On February 24, the newly-refurbished arena in Ahmedabad’s Motera area was renamed as the Narendra Modi Stadium. The announcement was made at the inauguration ceremony ahead of the third Test match between India and England. It was earlier called the Sardar Patel stadium.
The West Bengal chief minister also criticised the use of Modi’s photo on coronavirus vaccine certificates, and said that it seemed like it was “Modi vaccine”. “Coronavirus vaccine [certificates] have his [Modi’s] photo. Is it a Covid-19 vaccine or a Modi vaccine,” Banerjee asked, during a International Women’s Day rally in Kolkata’s Dorina Crossing area. “It seems like Covid-19 vaccines have been turned into Modi vaccines. Stadiums, schools and colleges, vaccines...all of Bengal, India...one day, India’s name might be changed to Modi.”
Banerjee also lashed out at the Bharatiya Janata Party for insinuating that West Bengal was unsafe for women. “They [BJP leaders] will come to Bengal only during elections and spread lies,” she said. “He [Modi] is lecturing us on women’s safety. What is the situation of women in BJP-ruled states? What is the situation in Modi’s favourite Gujarat?” She asserted that the situation was safe for women in West Bengal as they “feel free to roam around at all hours of the night”.
Banerjee also accused Union Home Minister Amit Shah of peddling false information on the security of women in the state. “Remember the Trinamool’s motto – ma-maati-manush (mother, motherland, and humanity),” she said. “Women will fight for Bengal. Women will build Bengal. This is my vow, on the occasion of International Women’s Day.”

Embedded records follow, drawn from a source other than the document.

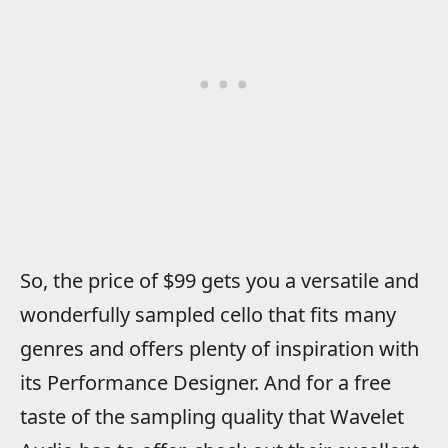
So, the price of $99 gets you a versatile and
wonderfully sampled cello that fits many
genres and offers plenty of inspiration with
its Performance Designer. And for a free
taste of the sampling quality that Wavelet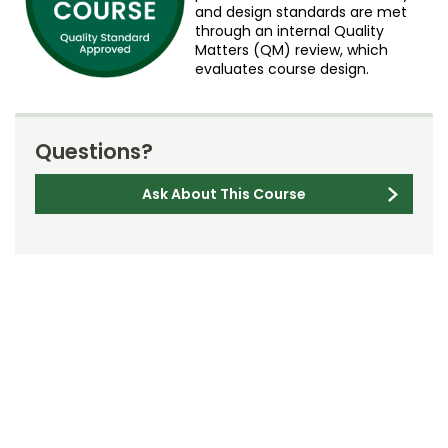
and design standards are met
through an internal Quality
Matters (QM) review, which
evaluates course design.
Questions?
Ask About This Course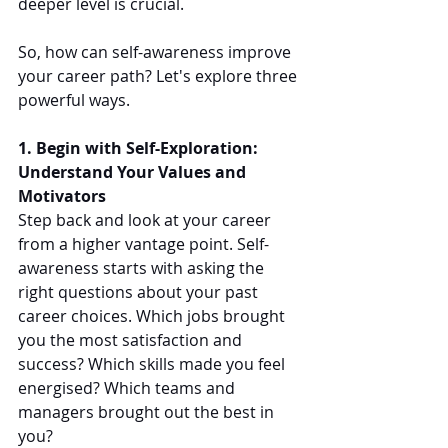
deeper level is crucial.
So, how can self-awareness improve 
your career path? Let's explore three 
powerful ways.
1. Begin with Self-Exploration: 
Understand Your Values and 
Motivators
Step back and look at your career 
from a higher vantage point. Self-
awareness starts with asking the 
right questions about your past 
career choices. Which jobs brought 
you the most satisfaction and 
success? Which skills made you feel 
energised? Which teams and 
managers brought out the best in 
you?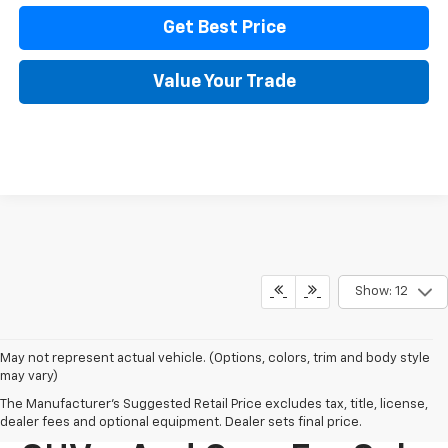
Get Best Price
Value Your Trade
Show: 12
May not represent actual vehicle. (Options, colors, trim and body style
may vary)
The Manufacturer's Suggested Retail Price excludes tax, title, license,
New Chevy Trucks,
dealer fees and optional equipment. Dealer sets final price.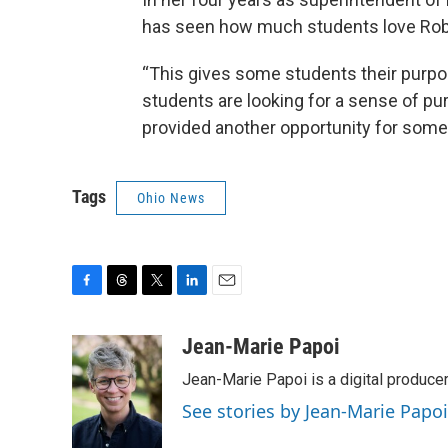
has seen how much students love Robe
“This gives some students their purpos
students are looking for a sense of pu
provided another opportunity for some o
Tags
Ohio News
F
T
T
L
E
a
h
w
i
m
c
r
i
n
a
Jean-Marie Papoi
e
e
t
k
i
Jean-Marie Papoi is a digital producer
b
a
t
e
l
o
d
e
d
See stories by Jean-Marie Papoi
o
s
r
I
k
n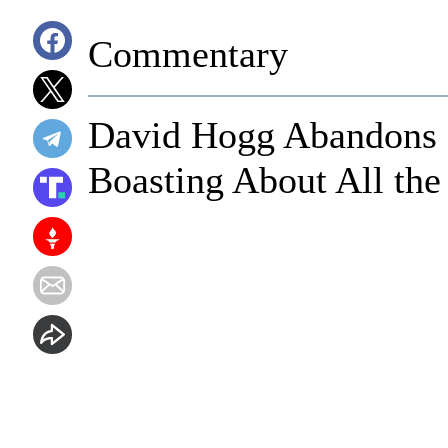
Commentary
David Hogg Abandons H
Boasting About All the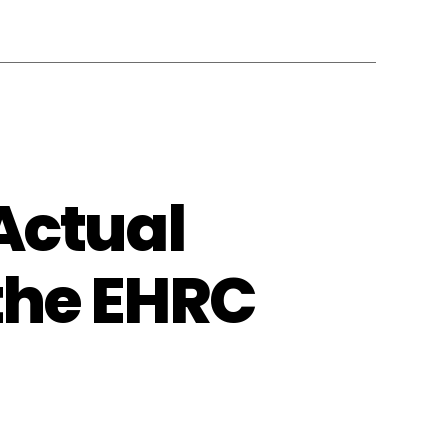
Actual
 the EHRC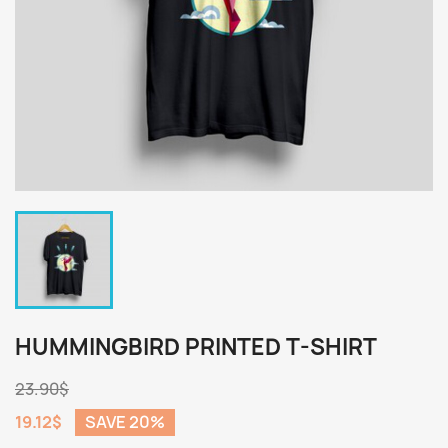
HUMMINGBIRD PRINTED T-SHIRT
23.90$
19.12$
SAVE 20%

The Trinamool Congress rally, which began in the College Square locality in central Kolkata, ended near Dorina crossing. Several senior party leaders, including Chandrima Bhattacharya and Mala Roy, joined the march. At the rally, the chief minister also criticised the rise in fuel prices.
On Sunday, Banerjee led a “padayatra [foot march]” in the state’s Siliguri city to protest against the increase in prices of fuel and cooking gas. Several protestors, most of whom were women, joined the rally holding red-coloured cardboard replicas of Liquified Petroleum Gas cylinders. On the same day, Modi held a rally at Kolkata’s Brigade Parade Ground. He criticised the ruling Trinamool Congress government, suggesting that Banerjee and her cadre had betrayed West Bengal.
The elections to the 294 seats in West Bengal will be held in eight phases from March 27 to April 29. The results will be declared on May 2. The state will see a three-cornered fight between the Trinamool Congress, the BJP and an alliance between Left parties, Congress and the Indian Secular Front. On Friday, Banerjee announced that she will contest the elections from Nandigram, and would vacate her own seat of Bhowanipore in Kolkata.